Helping Robots Learn By Letting Them Fail

The [MIT Technology Review] has just released its annual list of the top innovators under the age of 35, and there are some interesting people on this list of the annoyingly accomplished at a young age. Like [Lerrel Pinto], an associate professor of computer science at NY University. His work focuses on teaching robots how to do things in the home by failing.

To do this, he set up an example home in his lab, amusingly filled with kids’ toy versions of appliances like ovens, and then asked a robot to perform tasks like warming his lunch. [Lerrel] had given the robot a primer, a machine learning model based on 30-second videos of his students performing some of the tasks using the same tools that the robot would have, such as robot hands, fish slices, etc. Then he left them to it, trying to perform the tasks for 24 hours a day and judging their own performance.

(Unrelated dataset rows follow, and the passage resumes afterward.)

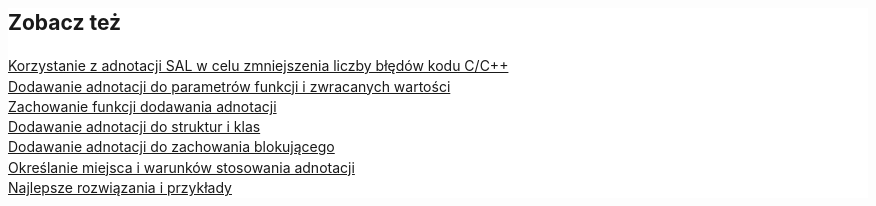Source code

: ## <a name="see-also"></a>Zobacz też  
 [Korzystanie z adnotacji SAL w celu zmniejszenia liczby błędów kodu C/C++](../code-quality/using-sal-annotations-to-reduce-c-cpp-code-defects.md)   
 [Dodawanie adnotacji do parametrów funkcji i zwracanych wartości](../code-quality/annotating-function-parameters-and-return-values.md)   
 [Zachowanie funkcji dodawania adnotacji](../code-quality/annotating-function-behavior.md)   
 [Dodawanie adnotacji do struktur i klas](../code-quality/annotating-structs-and-classes.md)   
 [Dodawanie adnotacji do zachowania blokującego](../code-quality/annotating-locking-behavior.md)   
 [Określanie miejsca i warunków stosowania adnotacji](../code-quality/specifying-when-and-where-an-annotation-applies.md)   
 [Najlepsze rozwiązania i przykłady](../code-quality/best-practices-and-examples-sal.md)



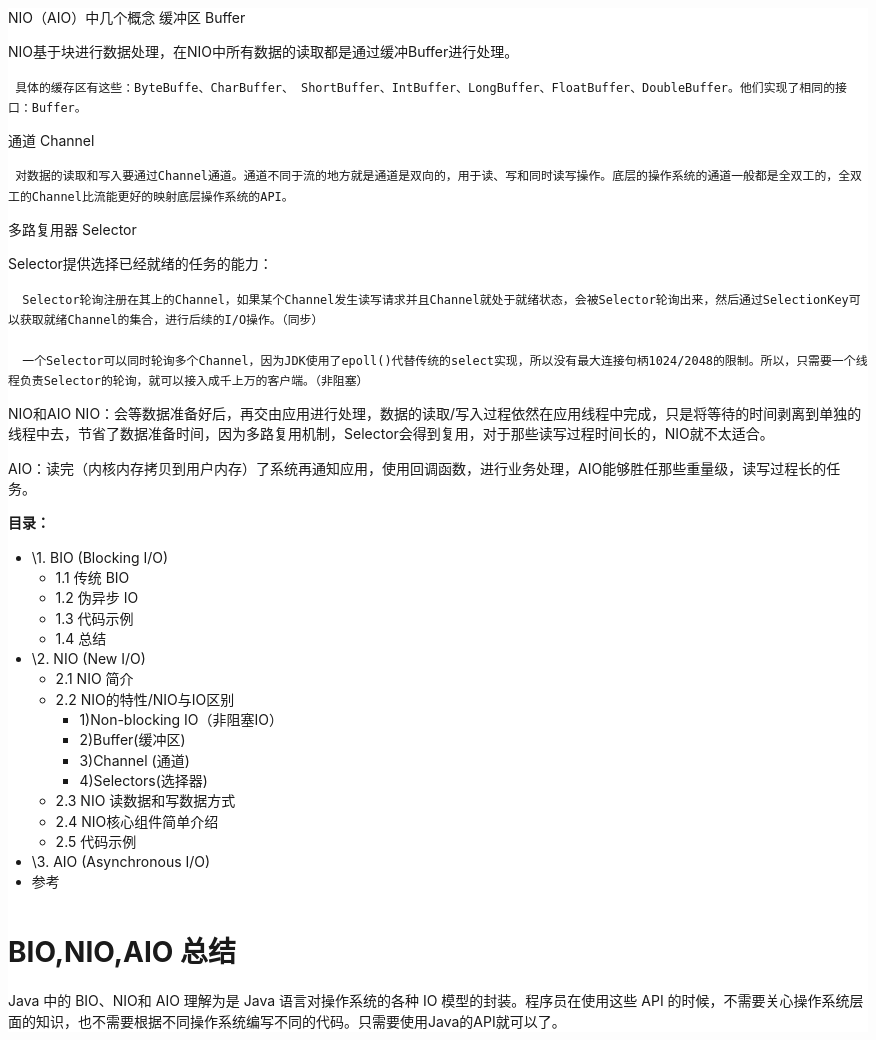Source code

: NIO（AIO）中几个概念
缓冲区 Buffer

 

NIO基于块进行数据处理，在NIO中所有数据的读取都是通过缓冲Buffer进行处理。

     具体的缓存区有这些：ByteBuffe、CharBuffer、 ShortBuffer、IntBuffer、LongBuffer、FloatBuffer、DoubleBuffer。他们实现了相同的接口：Buffer。

通道 Channel

     对数据的读取和写入要通过Channel通道。通道不同于流的地方就是通道是双向的，用于读、写和同时读写操作。底层的操作系统的通道一般都是全双工的，全双工的Channel比流能更好的映射底层操作系统的API。

多路复用器 Selector

Selector提供选择已经就绪的任务的能力：

      Selector轮询注册在其上的Channel，如果某个Channel发生读写请求并且Channel就处于就绪状态，会被Selector轮询出来，然后通过SelectionKey可以获取就绪Channel的集合，进行后续的I/O操作。（同步）
    
      一个Selector可以同时轮询多个Channel，因为JDK使用了epoll()代替传统的select实现，所以没有最大连接句柄1024/2048的限制。所以，只需要一个线程负责Selector的轮询，就可以接入成千上万的客户端。（非阻塞）

NIO和AIO
NIO：会等数据准备好后，再交由应用进行处理，数据的读取/写入过程依然在应用线程中完成，只是将等待的时间剥离到单独的线程中去，节省了数据准备时间，因为多路复用机制，Selector会得到复用，对于那些读写过程时间长的，NIO就不太适合。

AIO：读完（内核内存拷贝到用户内存）了系统再通知应用，使用回调函数，进行业务处理，AIO能够胜任那些重量级，读写过程长的任务。



**目录：**

- \1. BIO (Blocking I/O)
  - 1.1 传统 BIO
  - 1.2 伪异步 IO
  - 1.3 代码示例
  - 1.4 总结
- \2. NIO (New I/O)
  - 2.1 NIO 简介
  - 2.2 NIO的特性/NIO与IO区别
    - 1)Non-blocking IO（非阻塞IO）
    - 2)Buffer(缓冲区)
    - 3)Channel (通道)
    - 4)Selectors(选择器)
  - 2.3 NIO 读数据和写数据方式
  - 2.4 NIO核心组件简单介绍
  - 2.5 代码示例
- \3. AIO (Asynchronous I/O)
- 参考

# BIO,NIO,AIO 总结

Java 中的 BIO、NIO和 AIO 理解为是 Java 语言对操作系统的各种 IO 模型的封装。程序员在使用这些 API 的时候，不需要关心操作系统层面的知识，也不需要根据不同操作系统编写不同的代码。只需要使用Java的API就可以了。
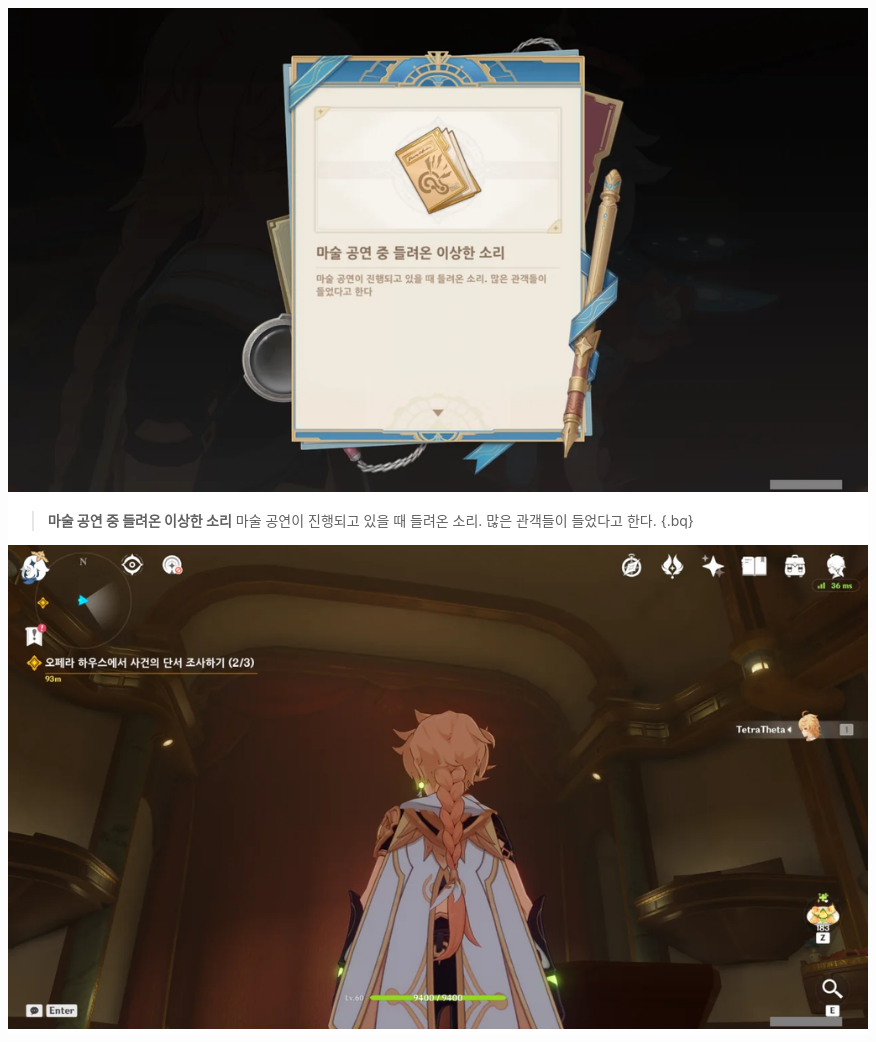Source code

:![](168.webp)

> **마술 공연 중 들려온 이상한 소리**
> 마술 공연이 진행되고 있을 때 들려온 소리. 많은 관객들이 들었다고 한다.
{.bq}

![](169.webp)
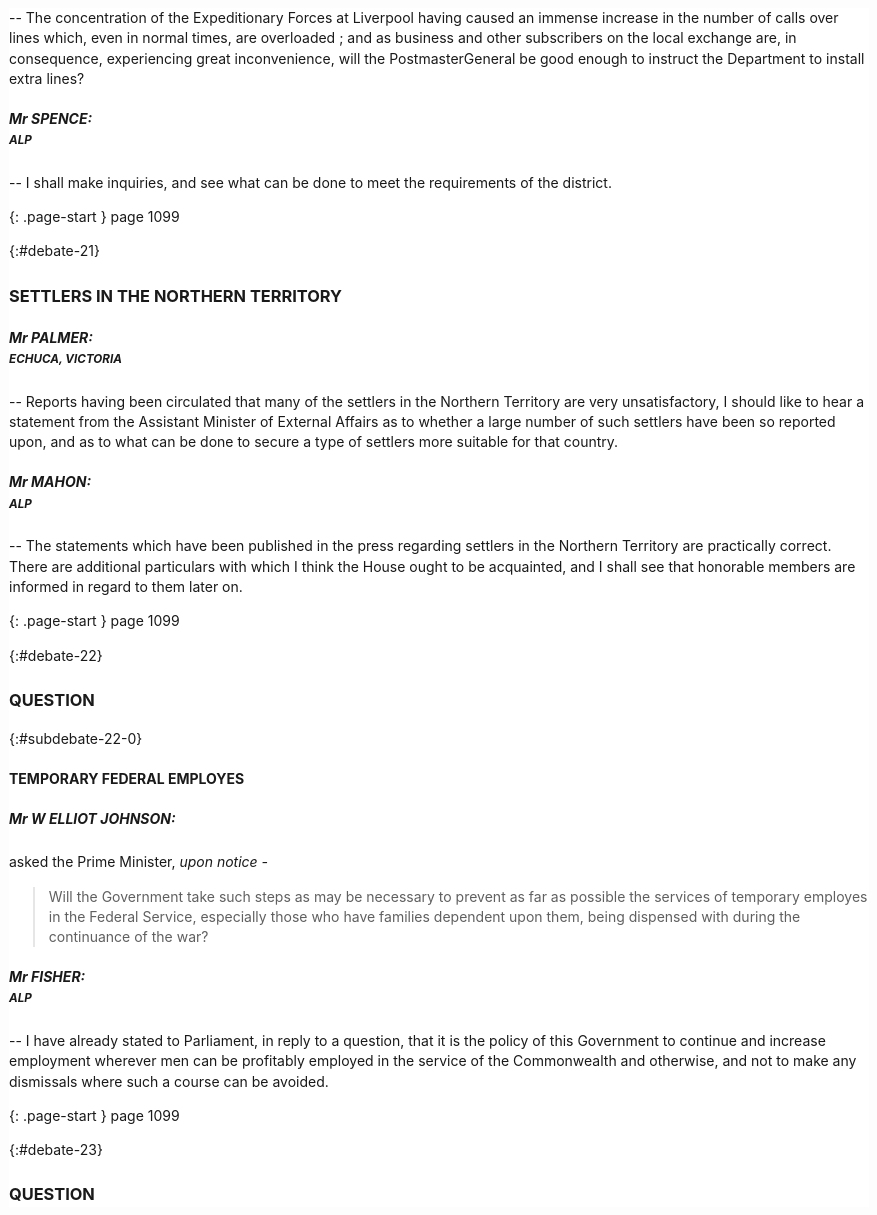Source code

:-- The concentration of the Expeditionary Forces at Liverpool having caused an immense increase in the number of calls over lines which, even in normal times, are overloaded ; and as business and other subscribers on the local exchange are, in consequence, experiencing great inconvenience, will the PostmasterGeneral be good enough to instruct the Department to install extra lines? 

##### Mr SPENCE:<br><small class="text-muted">ALP</small>

-- I shall make inquiries, and see what can be done to meet the requirements of the district. 

{: .page-start }
page 1099

{:#debate-21}
### SETTLERS IN THE NORTHERN TERRITORY

##### Mr PALMER:<br><small class="text-muted">ECHUCA, VICTORIA</small>

-- Reports having been circulated that many of the settlers in the Northern Territory are very unsatisfactory, I should like to hear a statement from the Assistant Minister of External Affairs as to whether a large number of such settlers have been so reported upon, and as to what can be done to secure a type of settlers more suitable for that country. 

##### Mr MAHON:<br><small class="text-muted">ALP</small>

-- The statements which have been published in the press regarding settlers in the Northern Territory are practically correct. There are additional particulars with which I think the House ought to be acquainted, and I shall see that honorable members are informed in regard to them later on. 

{: .page-start }
page 1099

{:#debate-22}
### QUESTION

{:#subdebate-22-0}
#### TEMPORARY FEDERAL EMPLOYES

##### Mr W ELLIOT JOHNSON:

asked the Prime Minister,  *upon notice -* 

  >Will the Government take such steps as may be necessary to prevent as far as possible the services of temporary employes in the Federal Service, especially those who have families dependent upon them, being dispensed with during the continuance of the war? 

##### Mr FISHER:<br><small class="text-muted">ALP</small>

-- I have already stated to Parliament, in reply to a question, that it is the policy of this Government to continue and increase employment wherever men can be profitably employed in the service of the Commonwealth and otherwise, and not to make any dismissals where such a course can be avoided. 

{: .page-start }
page 1099

{:#debate-23}
### QUESTION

This technique is called reinforcement learning, where the machine learning system tries something, considers how close it got to the example, and then tries something slightly different. He published the results in a paper entitled “Teach a Robot to FISH“, based on the old saying give a man a fish, and you feed him for a day. Teach him to fish and you will feed him for life. This paper is well worth reading, mainly as it includes lots of examples of how the tasks were broken down and trained. There is also an interesting video of a talk that [Lerrel] did for a presentation to the CMU Robotics Initiative.

EDIT 9/20/23: fixed link to the Arvix paper and the YouTube video.

12 thoughts on “Helping Robots Learn By Letting Them Fail

  1. @Richard Baguley said: “Helping Robots Learn By Letting Them Fail”

    That’s what Elon has been doing for years with the never-ending ridiculously over-priced problem called: “Full-Self-Driving” (FSD).

  2. @Mystick To people being aloud to fail. They did this back in the 70’s and again in the 90’s. The children that didn’t fail was put together and the one that did were also put together. The peruse was to see how fast the children would learn if they were put with like minds. But they didn’t take in account the children need to be superior over the other children. The lesser children learn to work together fast while the smarter children started to compete. And eventually the other’s just quit from the Constance fighting. They later did some thing like this in the 90’s to see what child would grow up to be a leader and who would follow. That experiment seem to work out better. It just seem that some children didn’t mind being lead. Which is why we are in the predicament today. The children today would rather follow and not stand out.